Your cell phone is worse than the toilet seat.
A survey conducted by the cleaning company Initial in 2019, shows that the number of microorganisms on an average British smartphone is 6.5 times higher than on a toilet seat. We tap the PC keyboard and slide our fingers around the touchpad and touch screen, and we pick up our smartphones 100-150 times every single day, look and swipe at it and put it back in our pocket – and if you use a leather cover, then the bacteria live even longer.
Researchers have determined that the COVID-19 virus can survive on metal and plastic for up to three days. And the spread of infection does not only come from yourself. If you are sitting in a shared office and a colleague is typing on your keyboard, you should wash with alcohol afterwards, but many people forget it because it has never been necessary before.
So how do you keep your PC and phone clean in the best possible way?
However, the risk of infection does not apply to medical equipment used in hospitals and the like. Here, computers and devices are used in bactericidal and resistant materials of a completely different caliber than what most PCs for companies and individuals are built with. But at home and in the workplace, it is important that you keep your devices clean.
At the same time, you need to be sure that your computer can actually withstand regular washing with various cleaning agents. Using too strong an acidic cleaner on an aluminum PC can damage it. And before you wash the screen on your laptop, you should be aware that the screen may have a protective layer that can also be damaged by excessive cleaning agents – not to mention the physical friction that can occur when you rub on The PC with a cloth.
Panasonic’s rugged notebooks (Toughbooks), designed to handle harsh work environments, have been thoroughly tested to ensure that they will withstand thorough cleaning with the most common cleaning agents. If you are in doubt about whether your PC will withstand a particular cleaning agent, then you should contact the manufacturer or your IT manager.

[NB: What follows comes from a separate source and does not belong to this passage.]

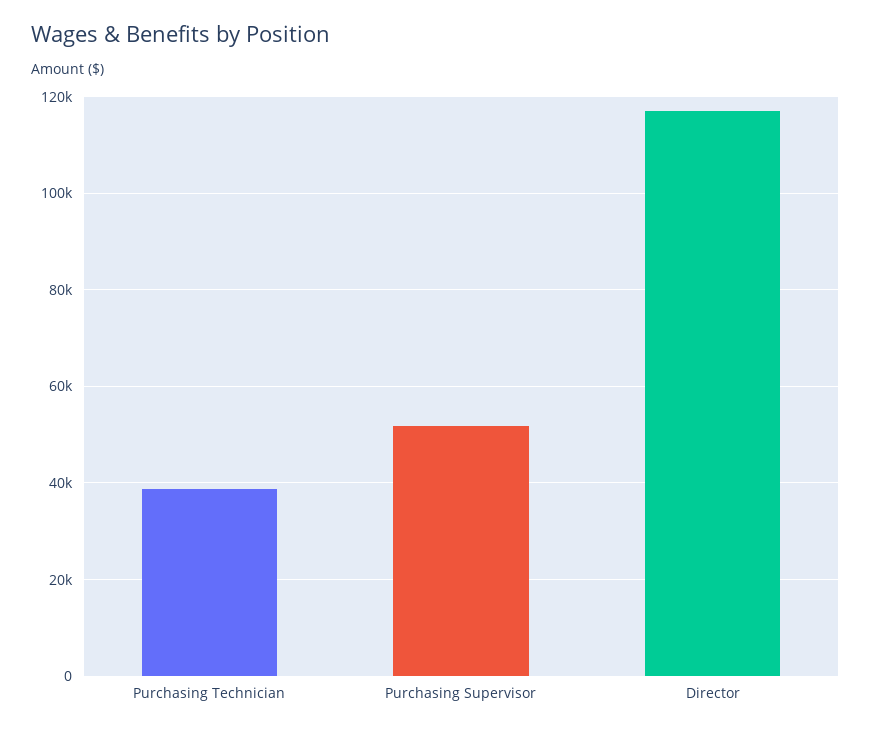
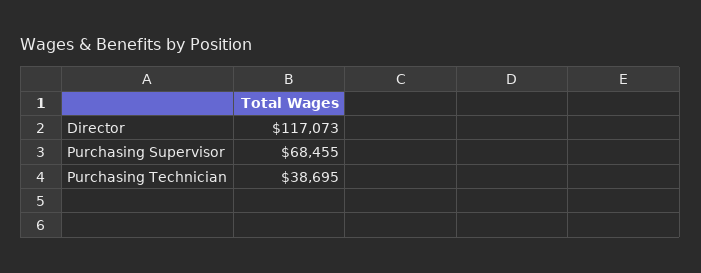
Purchasing Supervisor: 52000 -> 68455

To disinfect your digital devices:
- Check if the manufacturer has a cleaning guide for your product. That way, you make sure you do it right the first time.
- Always turn off the device and unplug the power, whether it is a laptop, a smartphone, a keyboard or a tablet.
- Preferably use cleaning wipes, as they have the right amount of cleaning and disinfecting agents for cleaning. Make sure you choose a brand that kills viruses and bacteria and thus is disinfectant. A spectacle cleaner napkin, for example, is not enough – it only removes grease marks.
- Use a microfiber cloth to avoid scratches – especially on screens.
- Be careful not to use too strong soap mixtures and check thoroughly whether the soap can be used on metal and plastic surfaces. Also avoid spraying detergents directly on the unit – instead spray into a cloth.
- Be careful not to press too hard when cleaning screens. It can give permanent marks.
- If you need to clean and tidy a keyboard, you can advantageously turn the keyboard upside down and shake it across the table. That way you get knocked out a lot of dust and fast. Here, too, you should use disinfectant cleaning wipes.
- If it is a keyboard on a laptop, then you should be careful not to get liquid down between the keys. If this happens, it will be considered as liquid damage.
- Keyboard, touchpad, any touch screen and the area under the Windows key where you often rest your palm are the most important places to wash.
- Wait to turn on the PC until it is completely dry. You can advantageously clean your units at the end of the day, so you can be absolutely sure that it is safe to turn them on again when you start work the next day.
- When it comes to smartphones, you may well be a little tougher. Use a disinfectant wipe and be thorough on the bottom of the phone and screen. This is where you touch the phone the most.